We now return to KITT-FM, where it's all kittens, all the time. And now, broadcasting live from our studios in Purrbank, Cat-ifornia - heeeeere's your hostess, Mother Catresa!
As a journalist, I learn so much about the world and its people - and, alas, about myself - through the stories I write. Since I write a lot of human-interest features about relationship issues, I often conduct interviews where I can honestly say, "Yeah, really. I hear you, sister! Don't you hate it when that happens? I know, guys like that are schmucks, aren't they?"
(Yes, there's a feline angle to this post; I'm getting there. Promise!)
Recently, I wrote a story about a topic on which I am passionate: the importance of apologizing sincerely and effectively, and how to teach your children how to do this, so that they can have successful relationships in the future. I was interviewing an author about this topic, and we discussed the non-apology: the charming "I'm sorry you got so upset," or "I'm sorry you thought I was a jerk." (In other words, an actual blame wrapped in hot pink, fake apology tissue). I am all too familiar with it, and it's hurtful.
When the author gave me tips on how to model the art of apologizing with kids, one of the things he suggested was setting an example with the family pets. "What do you mean?" I said. "Well," he replied, "like when you step on the dog's paw, tell Fido, 'I'm sorry.' "
Now, I definitely could relate to that one, and I told him so: just that very morning, in fact, I had stepped on my cat Dharma's paw. And I, the noble one, apologized loudly to her as she shrieked in discomfort!
And then, as I silently patted myself on the back while talking to my subject, it dawned on me: The hypocritical Mother Catresa, ever so disdainful of non-apologies, actually gave one to Dharma!
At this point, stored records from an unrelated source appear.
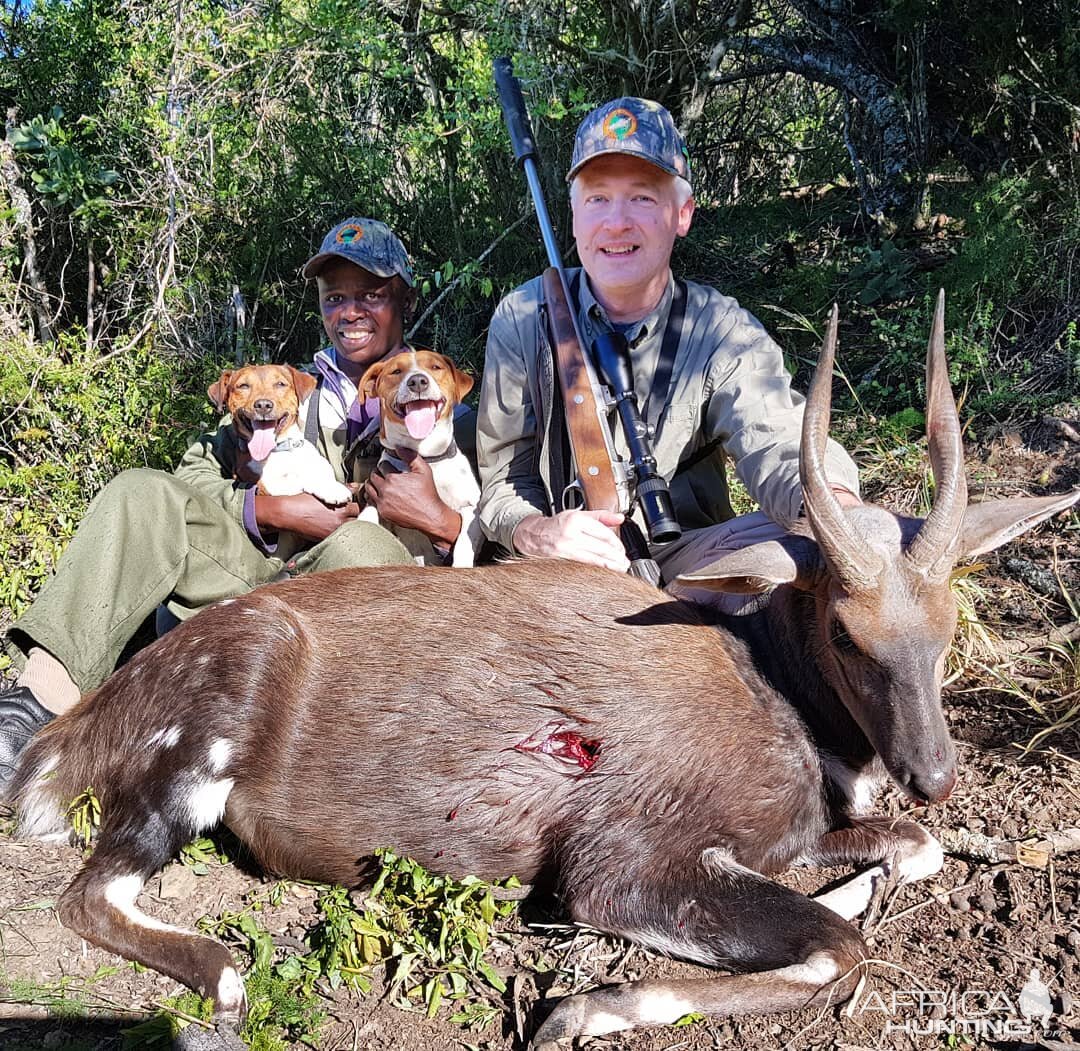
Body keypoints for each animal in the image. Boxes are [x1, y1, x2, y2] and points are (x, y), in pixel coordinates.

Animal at [214, 362, 354, 505]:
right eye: (243, 386)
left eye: (280, 384)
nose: (263, 405)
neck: (280, 448)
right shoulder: (265, 484)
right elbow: (301, 479)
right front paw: (330, 488)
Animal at [354, 349, 481, 566]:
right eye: (396, 371)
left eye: (436, 367)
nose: (418, 381)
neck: (425, 456)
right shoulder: (377, 500)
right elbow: (367, 517)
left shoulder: (474, 507)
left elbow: (466, 533)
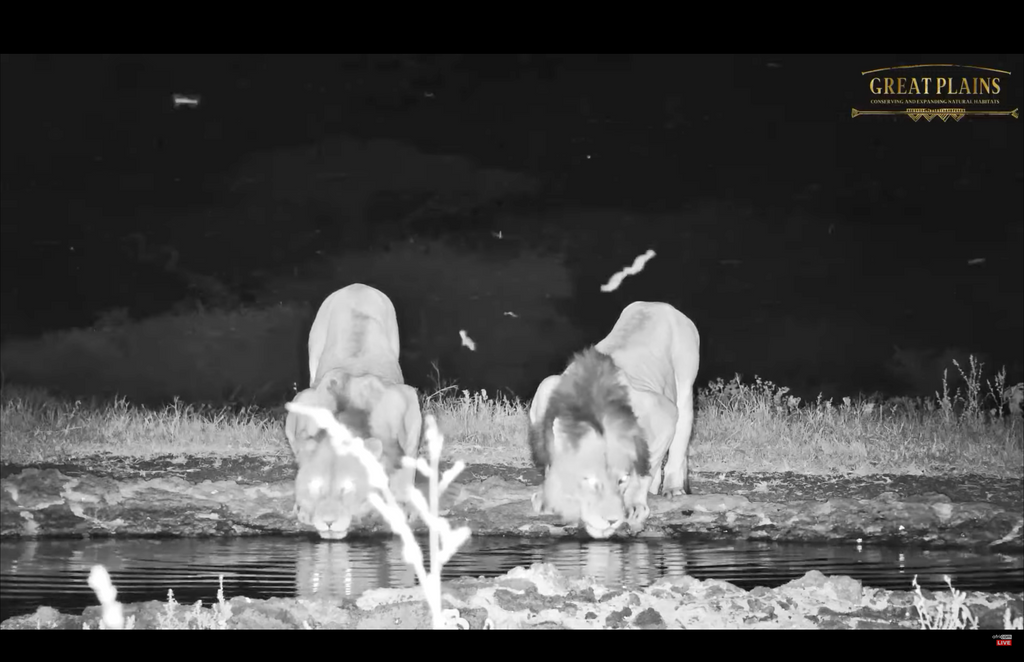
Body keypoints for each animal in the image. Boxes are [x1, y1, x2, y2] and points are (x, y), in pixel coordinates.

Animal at [282, 284, 421, 541]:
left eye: (347, 489)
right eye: (316, 487)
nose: (328, 522)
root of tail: (357, 286)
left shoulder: (408, 401)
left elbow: (408, 463)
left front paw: (403, 506)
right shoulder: (302, 402)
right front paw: (303, 509)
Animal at [524, 301, 700, 541]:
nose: (608, 519)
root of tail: (658, 304)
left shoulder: (665, 414)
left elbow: (645, 466)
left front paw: (635, 505)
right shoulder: (545, 393)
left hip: (684, 386)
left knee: (679, 442)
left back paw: (673, 489)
The grey and white tuxedo cat, see, was doing the feline Figure-8 routine in the kitchen; y'all who have cats surely are familiar with it. I had stepped into the kitchen for my morning Diet Coke, and the ravenous Dharma started encircling my moving legs in Figure-8 patterns, while she meowed and demanded that I feed her breakfast. Combine a drowsy head with walking legs and marathoning paws, and what happens? You step on the poor pet's foot. Ouch!
"Oh Dharma!" I said. "I'm so sorry I hurt you! Poor baby."
And then, came the disqualifying "But":
"But, darn it, will you quit running over my feet and between my legs when I'm walking?"
The translation, let's face it, is: "I'm so sorry you got hurt, but it was your own damn fault."
It's like saying the following to the pedestrian you've just hit: "My God, I am so sorry. Really, I am. I feel horrible! But geesh, nucklehead, what the hell were you thinking running in front of a moving car doing 70 on the Pennsylvania Turnpike?"
A sincere apology, the experts say, never includes a "but."
OK, so I did it. I felt bad for hurting Dharma's paw, but I gave her a lame non-apology. I admit my error, and I am truly sorry.
But ... Dharma, quit tripping your mom-mom, already!